→ 抜粋テキスト
"""

第14回 国際アルツハイマー・パーキンソン病学会においてエーザイのアルツハイマー病/認知症領域の開発品に関する最新データを発表

 エーザイ株式会社(本社:東京都、代表執行役CEO:内藤晴夫)は、2019年3月26日から31日までポルトガル・リスボンで開催される「第14回 国際アルツハイマー・パーキンソン病学会(International Conference on Alzheimer’s & Parkinson’s Diseases:AD/PD)」において、抗アミロイドβ(Aβ)プロトフィブリル抗体BAN2401および経口βサイト切断酵素(BACE)阻害剤elenbecestatを含む当社のアルツハイマー病/認知症パイプラインに関する最新データについて、合計7演題を発表しますのでお知らせします。当社は、BAN2401、elenbecestatについて、バイオジェン・インク (本社:米国マサチューセッツ州ケンブリッジ、以下 バイオジェン)と共同で開発しています。

"""

→ 表示データ
"""

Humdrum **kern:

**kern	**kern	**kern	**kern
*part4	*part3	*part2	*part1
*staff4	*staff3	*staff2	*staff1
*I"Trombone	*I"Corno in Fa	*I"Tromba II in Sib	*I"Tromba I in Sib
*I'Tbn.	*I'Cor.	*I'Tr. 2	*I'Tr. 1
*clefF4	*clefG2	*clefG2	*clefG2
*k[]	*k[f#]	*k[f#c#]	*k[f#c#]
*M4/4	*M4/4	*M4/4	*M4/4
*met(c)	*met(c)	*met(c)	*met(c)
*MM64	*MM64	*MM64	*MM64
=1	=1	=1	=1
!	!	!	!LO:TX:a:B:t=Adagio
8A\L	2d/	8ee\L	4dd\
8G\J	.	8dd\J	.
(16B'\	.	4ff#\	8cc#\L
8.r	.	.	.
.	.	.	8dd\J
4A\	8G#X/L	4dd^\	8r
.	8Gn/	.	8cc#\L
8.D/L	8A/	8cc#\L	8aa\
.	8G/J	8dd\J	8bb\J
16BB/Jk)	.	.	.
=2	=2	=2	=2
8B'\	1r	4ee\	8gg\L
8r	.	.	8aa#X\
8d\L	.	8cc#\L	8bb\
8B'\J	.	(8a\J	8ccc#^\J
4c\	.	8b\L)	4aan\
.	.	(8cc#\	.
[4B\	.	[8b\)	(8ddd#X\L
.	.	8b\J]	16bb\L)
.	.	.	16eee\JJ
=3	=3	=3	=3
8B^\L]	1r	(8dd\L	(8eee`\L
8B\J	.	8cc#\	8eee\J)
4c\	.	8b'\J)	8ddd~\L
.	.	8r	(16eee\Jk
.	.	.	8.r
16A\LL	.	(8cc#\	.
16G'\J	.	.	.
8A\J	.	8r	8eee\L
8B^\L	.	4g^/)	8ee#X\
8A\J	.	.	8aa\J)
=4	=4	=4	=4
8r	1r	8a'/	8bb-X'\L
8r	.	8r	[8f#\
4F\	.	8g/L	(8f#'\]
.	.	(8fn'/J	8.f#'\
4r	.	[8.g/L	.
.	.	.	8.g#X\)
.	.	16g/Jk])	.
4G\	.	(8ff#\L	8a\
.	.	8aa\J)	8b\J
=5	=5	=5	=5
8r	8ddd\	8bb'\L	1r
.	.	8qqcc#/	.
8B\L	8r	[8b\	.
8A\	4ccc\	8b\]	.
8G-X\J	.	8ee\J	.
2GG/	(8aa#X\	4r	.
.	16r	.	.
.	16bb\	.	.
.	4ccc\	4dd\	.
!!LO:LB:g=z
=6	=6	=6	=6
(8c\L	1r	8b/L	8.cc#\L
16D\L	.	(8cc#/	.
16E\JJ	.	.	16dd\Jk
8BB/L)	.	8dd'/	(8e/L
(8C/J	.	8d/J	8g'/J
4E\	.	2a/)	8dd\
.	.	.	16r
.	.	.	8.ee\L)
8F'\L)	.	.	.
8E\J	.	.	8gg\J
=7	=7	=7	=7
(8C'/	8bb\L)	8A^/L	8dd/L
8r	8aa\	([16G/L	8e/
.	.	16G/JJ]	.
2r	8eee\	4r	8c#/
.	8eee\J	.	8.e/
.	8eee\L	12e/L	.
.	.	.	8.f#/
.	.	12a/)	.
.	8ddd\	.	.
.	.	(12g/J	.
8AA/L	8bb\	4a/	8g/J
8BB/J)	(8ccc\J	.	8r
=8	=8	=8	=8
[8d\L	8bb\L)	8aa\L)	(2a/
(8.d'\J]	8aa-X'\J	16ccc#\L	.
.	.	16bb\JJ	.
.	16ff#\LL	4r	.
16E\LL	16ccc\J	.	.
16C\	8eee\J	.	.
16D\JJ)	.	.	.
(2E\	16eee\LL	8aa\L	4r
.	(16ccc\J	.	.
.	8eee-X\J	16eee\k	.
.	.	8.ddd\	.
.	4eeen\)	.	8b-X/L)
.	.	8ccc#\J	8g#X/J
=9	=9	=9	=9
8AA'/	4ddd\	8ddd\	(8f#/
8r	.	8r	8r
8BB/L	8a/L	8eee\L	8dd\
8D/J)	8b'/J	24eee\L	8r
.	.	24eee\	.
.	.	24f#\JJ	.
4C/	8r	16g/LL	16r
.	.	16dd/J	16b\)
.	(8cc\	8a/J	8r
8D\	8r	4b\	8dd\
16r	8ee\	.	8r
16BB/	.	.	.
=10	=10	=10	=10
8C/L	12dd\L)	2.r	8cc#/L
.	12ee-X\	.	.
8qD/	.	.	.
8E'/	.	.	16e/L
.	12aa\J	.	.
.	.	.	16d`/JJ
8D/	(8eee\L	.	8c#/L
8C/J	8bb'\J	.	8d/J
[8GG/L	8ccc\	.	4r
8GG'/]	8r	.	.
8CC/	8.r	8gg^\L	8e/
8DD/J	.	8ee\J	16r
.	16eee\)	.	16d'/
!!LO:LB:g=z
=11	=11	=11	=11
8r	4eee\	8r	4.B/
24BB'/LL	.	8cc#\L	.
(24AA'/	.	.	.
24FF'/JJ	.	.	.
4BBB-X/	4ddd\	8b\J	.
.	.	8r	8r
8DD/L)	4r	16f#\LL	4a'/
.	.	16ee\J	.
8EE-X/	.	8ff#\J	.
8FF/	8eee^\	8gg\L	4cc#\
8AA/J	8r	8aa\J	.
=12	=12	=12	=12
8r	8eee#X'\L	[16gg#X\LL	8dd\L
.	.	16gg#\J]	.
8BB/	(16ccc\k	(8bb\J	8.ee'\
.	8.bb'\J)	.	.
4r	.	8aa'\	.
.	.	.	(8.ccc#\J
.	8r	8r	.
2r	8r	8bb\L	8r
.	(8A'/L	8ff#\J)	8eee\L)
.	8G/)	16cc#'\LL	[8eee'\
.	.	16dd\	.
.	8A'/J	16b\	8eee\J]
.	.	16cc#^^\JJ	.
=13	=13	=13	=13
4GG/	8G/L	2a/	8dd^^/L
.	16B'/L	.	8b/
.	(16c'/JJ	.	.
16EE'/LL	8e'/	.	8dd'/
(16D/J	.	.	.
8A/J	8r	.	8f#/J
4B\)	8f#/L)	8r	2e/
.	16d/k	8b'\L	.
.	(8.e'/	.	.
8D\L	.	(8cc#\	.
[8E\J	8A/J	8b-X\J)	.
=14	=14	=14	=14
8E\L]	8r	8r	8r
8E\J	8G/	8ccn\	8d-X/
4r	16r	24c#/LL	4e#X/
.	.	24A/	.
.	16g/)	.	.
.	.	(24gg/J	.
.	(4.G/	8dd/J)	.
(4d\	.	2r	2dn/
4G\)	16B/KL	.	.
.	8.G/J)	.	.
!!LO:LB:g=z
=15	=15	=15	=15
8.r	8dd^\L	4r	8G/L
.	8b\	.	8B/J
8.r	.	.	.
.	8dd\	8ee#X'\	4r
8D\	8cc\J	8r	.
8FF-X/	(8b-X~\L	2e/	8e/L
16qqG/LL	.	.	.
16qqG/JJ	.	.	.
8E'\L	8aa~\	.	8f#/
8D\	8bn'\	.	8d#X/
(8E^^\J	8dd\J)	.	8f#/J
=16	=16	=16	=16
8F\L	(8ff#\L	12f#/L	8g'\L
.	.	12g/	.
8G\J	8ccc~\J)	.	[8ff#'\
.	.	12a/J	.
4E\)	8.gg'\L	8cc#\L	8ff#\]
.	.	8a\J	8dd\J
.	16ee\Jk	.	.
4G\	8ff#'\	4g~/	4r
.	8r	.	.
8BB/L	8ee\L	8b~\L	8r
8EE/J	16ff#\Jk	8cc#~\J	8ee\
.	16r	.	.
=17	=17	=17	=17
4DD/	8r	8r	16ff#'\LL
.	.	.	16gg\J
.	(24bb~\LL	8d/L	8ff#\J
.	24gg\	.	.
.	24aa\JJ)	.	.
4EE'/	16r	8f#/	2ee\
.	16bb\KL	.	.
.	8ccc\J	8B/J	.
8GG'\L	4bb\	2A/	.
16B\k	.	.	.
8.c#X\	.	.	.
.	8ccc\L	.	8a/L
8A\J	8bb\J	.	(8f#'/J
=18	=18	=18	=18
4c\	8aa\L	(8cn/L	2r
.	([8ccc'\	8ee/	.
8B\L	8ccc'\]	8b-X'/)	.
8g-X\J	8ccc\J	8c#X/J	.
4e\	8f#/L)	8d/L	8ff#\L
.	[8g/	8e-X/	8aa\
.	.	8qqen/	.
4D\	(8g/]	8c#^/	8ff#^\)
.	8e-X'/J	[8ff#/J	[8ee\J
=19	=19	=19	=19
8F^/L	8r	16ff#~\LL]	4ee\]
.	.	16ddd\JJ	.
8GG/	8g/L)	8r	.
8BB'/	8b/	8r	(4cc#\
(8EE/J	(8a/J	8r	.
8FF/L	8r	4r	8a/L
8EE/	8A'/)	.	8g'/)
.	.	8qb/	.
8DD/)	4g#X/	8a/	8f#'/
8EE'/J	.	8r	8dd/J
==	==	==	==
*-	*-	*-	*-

"""

→ 問題文
抜粋テキストで、会社の本社所在地または学会の開催地として記されている場所をすべて挙げてください。 リストは抜粋テキストの内容とは関係がありません。

→ 解答
東京都（エーザイ株式会社の本社）
ポルトガル・リスボン（第14回 国際アルツハイマー・パーキンソン病学会の開催地）
米国マサチューセッツ州ケンブリッジ（バイオジェン・インクの本社）